Wednesday, April 3, 2013

Third World Green Daddy 47: Kid movies

I have mentioned before that we now have Netflix in Colombia, and that the selection of grown-up films is not always that great.  But there are a lot of kid movies, and so we've acquired the custom of watching a movie with Sam on Sundays or other lazy days we have free.

This has been perhaps Sam's most important exposure thus far to moving images on a screen.  He's always watched the occasional show or soccer game when he's in his sister's or his cousin's room, but we never leave him in front of a TV screen for too long, and until recently he hasn't had the patience to sit down and watch for long stretches.  But seeing an almost two-hour movie every week or every few days represents a lot of consumption for him at this point.  I don't feel bad about it--if the stats are correct, even if Sam saw 4 hours of TV in a week, that would be about what the average two-year-old in Chicago or Bogota watches in a day or two, and his movie watching is commercial-free and accompanied by his parents.

Another thing I like about Sam's movie-watching is that it's divorced from the whole media and advertising circus that normally accompanies kid movies and shows.  By watching movies that are already a few years old, and with no commercials, Sam sees just the movie.  There are no promotional tie-ins with McDonald's, no must-have toys, no spin-off TV shows.  In fact, thus far many of the movies we've watched sort of fizzled in their day.  Hercules, The Emperor's New Groove, and Atlantis are Disney movies that I don't believe ever matched the glory and success of a Little Mermaid or Lion King.  The Incredibles, Up, and the Princess and the Frog seem to me (removed as I've been from the popular pulse) like they had more success at the box office, but at any rate, Sam never saw any of the hype (though he has a doll of the Incredibles that some other kid left at our house once!).  We've also seen some Dreamworks movies, both successful and lesser-known, like Madagascar (which my wife thought was silly and boring), the Road to El Dorado, and Prince of Egypt.  And even some films not put out by these two big studios:  an independent, odd-looking one called the Legend of Sasquatch, and a Nickelodeon movie called Barnyard.

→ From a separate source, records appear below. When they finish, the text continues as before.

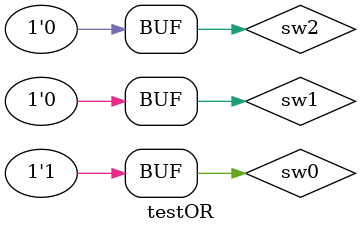
<source format=v>
`timescale 1ns / 1ps


module testOR;

	// Inputs
	reg sw0;
	reg sw1;
	reg sw2;

	// Outputs
	wire out;

	// Instantiate the Unit Under Test (UUT)
	led uut (
		.sw0(sw0), 
		.sw1(sw1), 
		.sw2(sw2), 
		.out(out)
	);

	initial begin
		// Initialize Inputs
		sw0 = 0;
		sw1 = 0;
		sw2 = 0;

		// Wait 100 ns for global reset to finish
		#100;
        
		// Add stimulus here

	end
	always begin
		sw0 = 0;
	#1 sw0 = 1;
	#1;
	end
      
endmodule


</source>
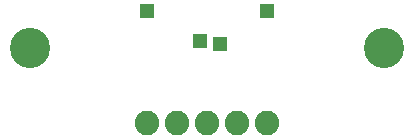
<source format=gbs>
G75*
G70*
%OFA0B0*%
%FSLAX24Y24*%
%IPPOS*%
%LPD*%
%AMOC8*
5,1,8,0,0,1.08239X$1,22.5*
%
%ADD10C,0.1340*%
%ADD11C,0.0820*%
%ADD12R,0.0456X0.0456*%
%ADD13R,0.0496X0.0496*%
D10*
X002262Y003650D03*
X014073Y003650D03*
D11*
X006168Y001150D03*
X007168Y001150D03*
X008168Y001150D03*
X009168Y001150D03*
X010168Y001150D03*
D12*
X008589Y003807D03*
X007918Y003900D03*
X010168Y004900D03*
D13*
X006168Y004900D03*
M02*

</source>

I tend to see only bits and pieces of these movies, since our long-distance living situation means I'm not around long enough for a full-length screening.  I like the more epic, sincere ones like The Road to El Dorado and even Up.  Barnyard was okay, though I couldn't believe that the filmmakers insisted on putting full-size udders on the bulls that are the main characters.  I don't know if it was laziness or ignorance, but you'd think that a movie about an animal farm would at least get right this simple anatomical detail.  The movies I don't at all like are the sarcastic, tongue-in-cheek ones.  It seems that at some point kid movie makers got caught up in the general cynicism and cowardly coolness of modern culture, and decided that making genuine, honest movies with integrity was too square.  So they started filling kid movies with adult jokes, sarcasm, and pop-culture references.  I believe Shrek started this trend; while in and of itself it was still a good kid movie, it laid the groundwork for direct spinoffs like Puss in Boots (which starts with a tomcat waking up from a one-night stand and sneaking out on his bit of pussy, and maintains that kind of inappropriate, stupid tone throughout), and competing films that tried to be even more acerbic and ironic.  The Emperor's New Groove seems to be the low point of this trend.  It is chock-full of a whiny, sarcastic, bitchy David Spade (has he ever played any other type of role?) being so clever that the character and the film are totally uninteresting for any audience, child or adult.  (Incidentally, check out the sordid back-story on the making of this movie here.)

In summary, a perk I've discovered to living outside of the US and in general outside of a wealthy country with an over-developed, integrated media machine is that we can avoid some of the pre-consumerist addictive behavior that the media circus injects into young kids.  For now at least, Sam isn't insisting on Hercules clothes, or a Pocahontas backpack, or an Up-themed birthday party.  Hell, the poor kid doesn't even know Mickey's name, because I insist on referring to him as "Generic Animated Mouse"!

On another note, we recently had our first run-in with gun play.  Sam and his cousin Mariana were playing with blocks, and they started making gun sounds and pointing them at one another.  My wife and I are both zero-tolerance on this:  both in Chicago and in Colombia, there is enough gun violence already, and it's no game.  I intend to show Sam how to use a real firearm when he's a bit older, but I don't intend to ever have toy guns in our house.  On this occasion it was easy to defuse the situation by suggesting the kids pretend their blocks were airplanes.  But for next time, I had our live-in adolescent Carlos (who is studying industrial design) make some swords out of cardboard.  I'd prefer Sam doesn't pretend to play with any lethal object, but if he insists, a medieval sword seems less immediately dangerous than a modern-day gun.